# ESERCIZI DA SVOLGERE
a) Riassumi in due frasi il brano sul quantitative easing.
b) Indica se ciascuna affermazione concorda con il brano sul quantitative easing, rispondendo sì o no e citando le parole decisive del brano: (i) il quantitative easing prevede l'acquisto di titoli finanziari negoziati sul mercato; (ii) la Bce è stata la prima banca centrale a effettuare un quantitative easing; (iii) lo scopo della misura è ridurre la quantità di moneta in circolazione.
c) Riscrivi la parte del brano sul quantitative easing che comincia con "Lo scopo della" e prosegue fino a "Bank of Japan.", sostituendo "stimolare" con "sostenere".

# BRANO CITATO

>>

Cos’è il quantitative easing

Quantitative easing è espressione inglese che in italiano, tradotta alla lettera, significa alleggerimento quantitativo. E' una misura con cui la banca centrale effettua degli acquisti programmati di titoli finanziari (in particolare di bond, cioè di obbligazioni) negoziati sul mercato. In questo modo, a intervalli regolari, la Bce immette nel sistema finanziario una massiccia dose di liquidità che serve appunto per comprare i titoli.

Perché è avvenuto 

Lo scopo della Bce, e di tutte le autorità monetarie che hanno effettuato negli anni scorsi un quantitative easing, è (in linea massima) quello di ampliare la quantità di moneta in circolazione, in modo da stimolare l'economia. È ciò che hanno già fatto negli anni scorsi, molto prima della Bce, altre banche centrali extra-europee come la Federal Reserve americana, la Bank of England britannica e la nipponica Bank of Japan.

<<

# DATI FORNITI
>>

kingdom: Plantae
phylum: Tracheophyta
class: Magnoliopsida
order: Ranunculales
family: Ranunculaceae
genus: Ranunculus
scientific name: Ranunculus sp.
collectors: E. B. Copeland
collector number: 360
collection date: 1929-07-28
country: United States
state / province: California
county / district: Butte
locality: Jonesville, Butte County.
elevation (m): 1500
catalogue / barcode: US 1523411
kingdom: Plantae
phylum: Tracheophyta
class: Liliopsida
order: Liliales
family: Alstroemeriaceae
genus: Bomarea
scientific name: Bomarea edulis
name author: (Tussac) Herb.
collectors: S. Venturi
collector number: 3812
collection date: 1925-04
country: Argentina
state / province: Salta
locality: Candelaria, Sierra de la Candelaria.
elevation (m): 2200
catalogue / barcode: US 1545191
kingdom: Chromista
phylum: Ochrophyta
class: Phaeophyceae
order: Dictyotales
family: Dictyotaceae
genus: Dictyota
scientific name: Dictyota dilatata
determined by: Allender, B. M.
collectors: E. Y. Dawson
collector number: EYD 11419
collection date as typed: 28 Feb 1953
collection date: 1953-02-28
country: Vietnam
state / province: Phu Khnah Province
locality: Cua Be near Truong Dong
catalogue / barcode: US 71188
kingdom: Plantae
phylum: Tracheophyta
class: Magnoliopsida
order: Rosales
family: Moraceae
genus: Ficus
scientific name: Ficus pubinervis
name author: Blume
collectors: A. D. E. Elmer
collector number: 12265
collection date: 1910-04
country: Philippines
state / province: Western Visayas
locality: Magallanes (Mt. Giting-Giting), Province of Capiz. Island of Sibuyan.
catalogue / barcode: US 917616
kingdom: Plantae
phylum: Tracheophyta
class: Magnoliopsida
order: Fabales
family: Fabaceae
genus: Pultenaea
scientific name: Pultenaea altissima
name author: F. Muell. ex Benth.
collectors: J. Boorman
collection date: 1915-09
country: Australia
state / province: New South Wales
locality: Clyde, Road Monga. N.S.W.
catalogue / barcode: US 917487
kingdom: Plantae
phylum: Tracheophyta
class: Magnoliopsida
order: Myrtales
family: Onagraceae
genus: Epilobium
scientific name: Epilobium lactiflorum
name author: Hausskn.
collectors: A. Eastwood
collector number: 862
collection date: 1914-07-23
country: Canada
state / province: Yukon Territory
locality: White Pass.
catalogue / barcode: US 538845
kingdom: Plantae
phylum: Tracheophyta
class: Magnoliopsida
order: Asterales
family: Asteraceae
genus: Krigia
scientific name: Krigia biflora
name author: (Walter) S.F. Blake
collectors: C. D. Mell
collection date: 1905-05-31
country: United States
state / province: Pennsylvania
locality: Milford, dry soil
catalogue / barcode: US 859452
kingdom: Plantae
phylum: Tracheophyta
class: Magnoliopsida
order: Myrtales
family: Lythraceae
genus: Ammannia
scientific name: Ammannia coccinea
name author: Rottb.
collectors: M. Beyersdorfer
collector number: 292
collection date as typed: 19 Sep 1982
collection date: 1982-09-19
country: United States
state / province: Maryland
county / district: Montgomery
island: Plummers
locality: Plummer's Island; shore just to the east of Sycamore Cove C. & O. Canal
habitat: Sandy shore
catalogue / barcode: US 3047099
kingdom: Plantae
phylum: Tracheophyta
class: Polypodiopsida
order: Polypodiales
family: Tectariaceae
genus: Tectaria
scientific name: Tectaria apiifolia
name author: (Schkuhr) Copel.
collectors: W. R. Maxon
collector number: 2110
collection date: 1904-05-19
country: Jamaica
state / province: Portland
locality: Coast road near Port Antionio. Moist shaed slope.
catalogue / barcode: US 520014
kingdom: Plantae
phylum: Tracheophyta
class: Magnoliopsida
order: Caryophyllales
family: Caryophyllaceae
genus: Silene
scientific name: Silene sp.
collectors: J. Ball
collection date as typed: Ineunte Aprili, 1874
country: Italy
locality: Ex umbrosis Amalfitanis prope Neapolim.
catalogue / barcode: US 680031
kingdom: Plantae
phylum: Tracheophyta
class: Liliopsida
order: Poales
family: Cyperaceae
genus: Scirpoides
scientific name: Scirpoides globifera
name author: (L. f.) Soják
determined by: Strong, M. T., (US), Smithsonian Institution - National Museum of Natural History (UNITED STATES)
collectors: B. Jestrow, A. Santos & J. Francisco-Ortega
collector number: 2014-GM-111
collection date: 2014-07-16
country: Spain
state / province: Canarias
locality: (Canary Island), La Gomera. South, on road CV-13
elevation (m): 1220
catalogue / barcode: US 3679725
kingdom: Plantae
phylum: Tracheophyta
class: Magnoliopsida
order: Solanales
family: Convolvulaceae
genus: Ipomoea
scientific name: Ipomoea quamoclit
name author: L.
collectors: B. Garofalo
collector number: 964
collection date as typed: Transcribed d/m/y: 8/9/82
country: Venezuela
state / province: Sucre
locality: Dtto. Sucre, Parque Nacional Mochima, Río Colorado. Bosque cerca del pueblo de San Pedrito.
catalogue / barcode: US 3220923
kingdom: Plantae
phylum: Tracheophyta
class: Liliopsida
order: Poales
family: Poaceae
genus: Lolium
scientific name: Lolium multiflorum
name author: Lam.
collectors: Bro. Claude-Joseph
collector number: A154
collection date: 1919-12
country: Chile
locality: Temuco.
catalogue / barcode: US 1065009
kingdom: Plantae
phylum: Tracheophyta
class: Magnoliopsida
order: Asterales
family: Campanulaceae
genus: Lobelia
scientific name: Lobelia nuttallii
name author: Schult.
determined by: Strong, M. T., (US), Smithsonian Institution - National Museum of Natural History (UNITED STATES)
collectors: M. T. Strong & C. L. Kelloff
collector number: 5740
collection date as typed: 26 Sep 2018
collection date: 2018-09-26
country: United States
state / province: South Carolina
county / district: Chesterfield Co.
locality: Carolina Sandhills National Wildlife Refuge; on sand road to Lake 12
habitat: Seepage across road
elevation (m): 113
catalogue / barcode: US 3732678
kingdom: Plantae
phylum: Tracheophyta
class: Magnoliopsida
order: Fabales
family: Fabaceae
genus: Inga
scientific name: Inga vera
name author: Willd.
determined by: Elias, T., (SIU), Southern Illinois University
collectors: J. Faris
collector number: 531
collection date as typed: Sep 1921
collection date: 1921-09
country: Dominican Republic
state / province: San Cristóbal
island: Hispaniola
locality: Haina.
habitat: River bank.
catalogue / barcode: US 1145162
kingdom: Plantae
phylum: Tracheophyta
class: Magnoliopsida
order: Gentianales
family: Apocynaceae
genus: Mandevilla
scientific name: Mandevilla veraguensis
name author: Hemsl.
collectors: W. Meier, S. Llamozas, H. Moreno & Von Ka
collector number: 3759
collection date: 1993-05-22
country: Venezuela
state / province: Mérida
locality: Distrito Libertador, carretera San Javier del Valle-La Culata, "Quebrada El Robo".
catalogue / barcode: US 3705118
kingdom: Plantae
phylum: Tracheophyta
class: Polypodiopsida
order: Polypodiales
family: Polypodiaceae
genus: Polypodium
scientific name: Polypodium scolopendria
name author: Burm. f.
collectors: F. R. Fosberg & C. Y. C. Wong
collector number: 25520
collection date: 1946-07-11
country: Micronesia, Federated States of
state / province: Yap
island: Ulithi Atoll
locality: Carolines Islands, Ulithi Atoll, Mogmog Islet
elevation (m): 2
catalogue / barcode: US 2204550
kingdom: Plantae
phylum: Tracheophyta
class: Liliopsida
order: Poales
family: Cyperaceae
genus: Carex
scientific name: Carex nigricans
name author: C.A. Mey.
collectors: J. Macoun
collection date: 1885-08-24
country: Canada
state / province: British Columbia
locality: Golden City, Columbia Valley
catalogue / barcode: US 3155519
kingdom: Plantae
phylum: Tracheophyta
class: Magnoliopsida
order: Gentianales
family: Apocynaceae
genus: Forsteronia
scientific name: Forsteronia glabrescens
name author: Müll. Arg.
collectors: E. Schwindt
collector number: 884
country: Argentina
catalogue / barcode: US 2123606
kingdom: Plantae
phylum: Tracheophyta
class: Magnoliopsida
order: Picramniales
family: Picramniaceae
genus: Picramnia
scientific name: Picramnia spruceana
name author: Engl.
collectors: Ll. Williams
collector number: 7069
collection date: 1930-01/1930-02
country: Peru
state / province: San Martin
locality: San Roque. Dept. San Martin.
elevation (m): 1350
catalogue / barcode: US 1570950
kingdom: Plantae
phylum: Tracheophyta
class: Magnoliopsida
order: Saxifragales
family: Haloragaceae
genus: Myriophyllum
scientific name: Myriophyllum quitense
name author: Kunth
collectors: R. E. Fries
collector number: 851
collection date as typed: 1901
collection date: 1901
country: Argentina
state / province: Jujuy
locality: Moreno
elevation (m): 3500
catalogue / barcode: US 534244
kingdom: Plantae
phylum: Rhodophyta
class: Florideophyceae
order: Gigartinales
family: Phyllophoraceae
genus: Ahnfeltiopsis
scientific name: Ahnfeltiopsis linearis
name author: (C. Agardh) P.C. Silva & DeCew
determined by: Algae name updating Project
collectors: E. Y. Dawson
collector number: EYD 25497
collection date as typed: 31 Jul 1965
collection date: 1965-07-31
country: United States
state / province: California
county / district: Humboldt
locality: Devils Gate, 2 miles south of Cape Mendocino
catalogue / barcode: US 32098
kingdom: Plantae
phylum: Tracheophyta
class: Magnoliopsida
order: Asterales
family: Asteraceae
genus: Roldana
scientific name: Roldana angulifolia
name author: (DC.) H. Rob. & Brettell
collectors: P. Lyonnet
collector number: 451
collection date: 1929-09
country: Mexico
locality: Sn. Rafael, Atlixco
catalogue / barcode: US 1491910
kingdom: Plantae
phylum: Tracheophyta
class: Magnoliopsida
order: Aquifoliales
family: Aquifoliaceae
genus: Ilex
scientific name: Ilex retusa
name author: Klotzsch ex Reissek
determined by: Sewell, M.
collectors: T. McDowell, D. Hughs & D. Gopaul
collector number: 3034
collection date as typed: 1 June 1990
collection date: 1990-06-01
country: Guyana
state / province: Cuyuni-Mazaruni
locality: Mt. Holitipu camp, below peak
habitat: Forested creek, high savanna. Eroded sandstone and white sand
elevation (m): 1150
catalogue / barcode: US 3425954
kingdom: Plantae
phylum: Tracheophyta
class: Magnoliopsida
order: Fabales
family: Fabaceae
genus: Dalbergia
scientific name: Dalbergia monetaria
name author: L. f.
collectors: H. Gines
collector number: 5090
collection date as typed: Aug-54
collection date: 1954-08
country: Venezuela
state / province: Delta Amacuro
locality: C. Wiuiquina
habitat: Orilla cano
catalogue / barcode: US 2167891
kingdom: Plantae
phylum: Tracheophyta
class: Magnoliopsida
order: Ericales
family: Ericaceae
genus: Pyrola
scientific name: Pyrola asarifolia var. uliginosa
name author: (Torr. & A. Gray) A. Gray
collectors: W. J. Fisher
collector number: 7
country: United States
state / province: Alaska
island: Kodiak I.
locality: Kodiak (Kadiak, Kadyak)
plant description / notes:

<<

# RISPOSTE IN ORDINE
a) Il quantitative easing è una misura con cui la banca centrale acquista in modo programmato titoli finanziari negoziati sul mercato, immettendo così a intervalli regolari una massiccia dose di liquidità nel sistema finanziario. Il suo scopo è in generale ampliare la quantità di moneta in circolazione per stimolare l'economia, come avevano già fatto, molto prima della Bce, la Federal Reserve, la Bank of England e la Bank of Japan.

b)
(i) Sì: "effettua degli acquisti programmati di titoli finanziari (in particolare di bond, cioè di obbligazioni) negoziati sul mercato".
(ii) No: "È ciò che hanno già fatto negli anni scorsi, molto prima della Bce, altre banche centrali extra-europee".
(iii) No: "quello di ampliare la quantità di moneta in circolazione".

c)
Lo scopo della Bce, e di tutte le autorità monetarie che hanno effettuato negli anni scorsi un quantitative easing, è (in linea massima) quello di ampliare la quantità di moneta in circolazione, in modo da sostenere l'economia. È ciò che hanno già fatto negli anni scorsi, molto prima della Bce, altre banche centrali extra-europee come la Federal Reserve americana, la Bank of England britannica e la nipponica Bank of Japan.